Book Report: Carver: A Life In Poems by Marilyn Nelson (2001)

Book coverI picked up this Scholastic book to browse during a football game, and I thought, a collection of poems about the life of George Washington Carver for kids? Who needs that? Who would read that?

But, you know what? I kind of got into it eventually. The book builds poems, not very poetic poems but rather poetry-prose with line breaks and distinct phrases instead of full sentences–to talk about Carver’s incidents from Carver’s life.

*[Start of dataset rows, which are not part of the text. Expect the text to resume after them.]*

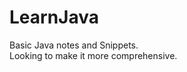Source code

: # LearnJava

<heading>
Basic Java notes and Snippets. <br>
Looking to make it more comprehensive.
</heading>
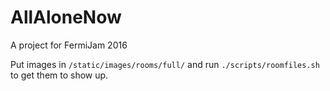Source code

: # AllAloneNow

A project for FermiJam 2016

Put images in `/static/images/rooms/full/` and run `./scripts/roomfiles.sh` to get them to show up.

From his early years as a slave and his early attempts at formal education to his eventual work with the Tuskogee Institute and, yes, peanuts.

So perhaps a good intro to an amazing life, but you would definitely want to follow it up with something more weighty, such as George Washington Carver and/or a trip to Diamond, Missouri.

Also, you know George Washington Carver was a black American. This book, coming from the turn of the century, makes a couple of references to our people, and the poet’s father was one of the Tuskogee Airmen, but the book is not an especially racially themed book. One wonders whether the poems were written twenty years later would differ greatly from the interesting and straightforward presentation of a fascinating figure of American history we have here. Sadly, one thinks so.

Oh, but this children’s book has the baddest word ever in a poem called “My People” about the envy the other instructors and staff at the Tuskegee Institute felt toward Carver. But it’s further proof of my latent white supremacism that I read books with the baddest word in them. That is, books written in the dark past of twenty years ago.